Supplied material:
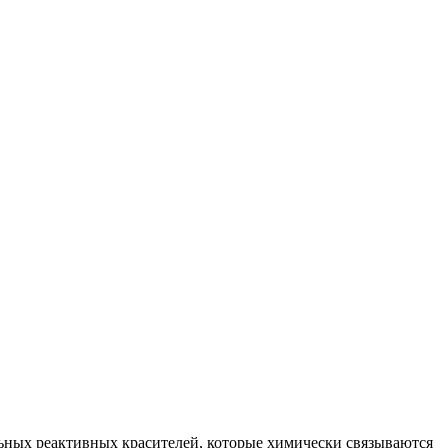
ьных реактивных красителей, которые химически связываются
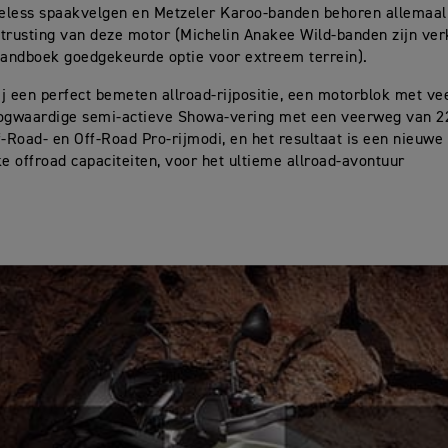
beless spaakvelgen en Metzeler Karoo-banden behoren allemaal
trusting van deze motor (Michelin Anakee Wild-banden zijn verk
handboek goedgekeurde optie voor extreem terrein).
j een perfect bemeten allroad-rijpositie, een motorblok met vee
oogwaardige semi-actieve Showa-vering met een veerweg van 
f-Road- en Off-Road Pro-rijmodi, en het resultaat is een nieuwe
ke offroad capaciteiten, voor het ultieme allroad-avontuur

Task brief: Copy every line of text in the records above word for word, leaving out the pictures.

Completed exercise:
ьных реактивных красителей, которые химически связываются
beless spaakvelgen en Metzeler Karoo-banden behoren allemaal
trusting van deze motor (Michelin Anakee Wild-banden zijn verk
handboek goedgekeurde optie voor extreem terrein).
j een perfect bemeten allroad-rijpositie, een motorblok met vee
oogwaardige semi-actieve Showa-vering met een veerweg van 
f-Road- en Off-Road Pro-rijmodi, en het resultaat is een nieuwe
ke offroad capaciteiten, voor het ultieme allroad-avontuur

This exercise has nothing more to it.